Start of MATERIALS PROVIDED

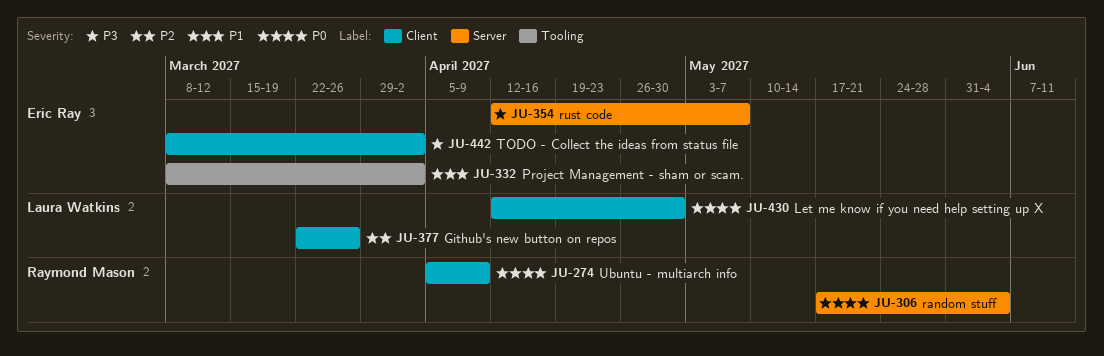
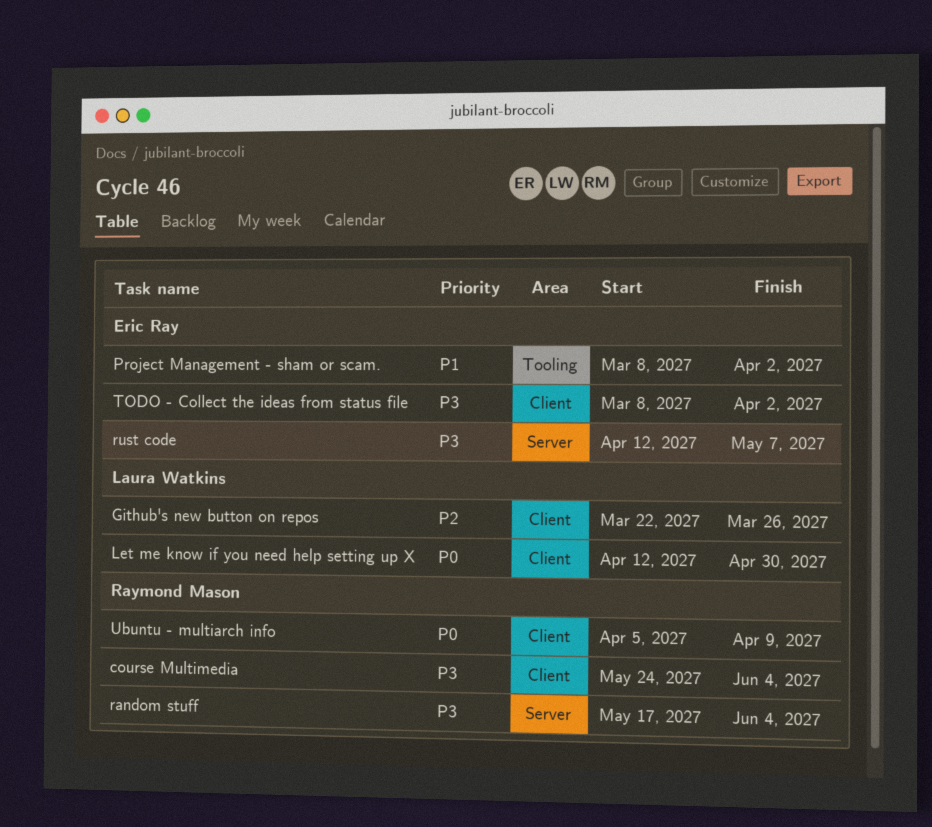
course Multimedia: none -> present
random stuff, priority: P0 -> P3

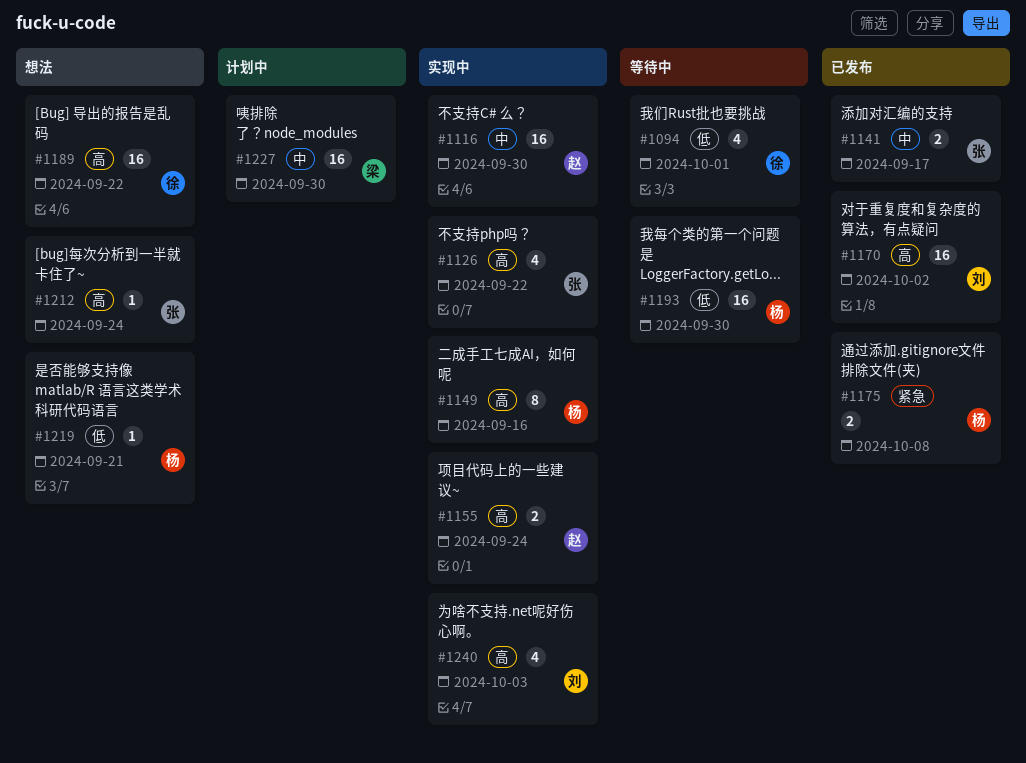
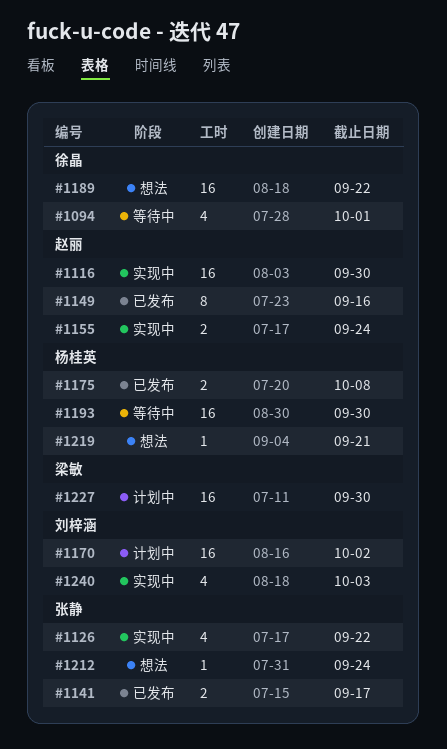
#1149, status: 实现中 -> 已发布
#1149, owner: 杨桂英 -> 赵丽
#1170, status: 已发布 -> 计划中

End of MATERIALS PROVIDED

▶ **EXERCISE**: Copy exactly the lines from the one with "#1149, status: 实现中 -> 已发布" down to the last line of the records above, and leave out everything else.

▶ **EXERCISE RESPONSE**:
#1149, status: 实现中 -> 已发布
#1149, owner: 杨桂英 -> 赵丽
#1170, status: 已发布 -> 计划中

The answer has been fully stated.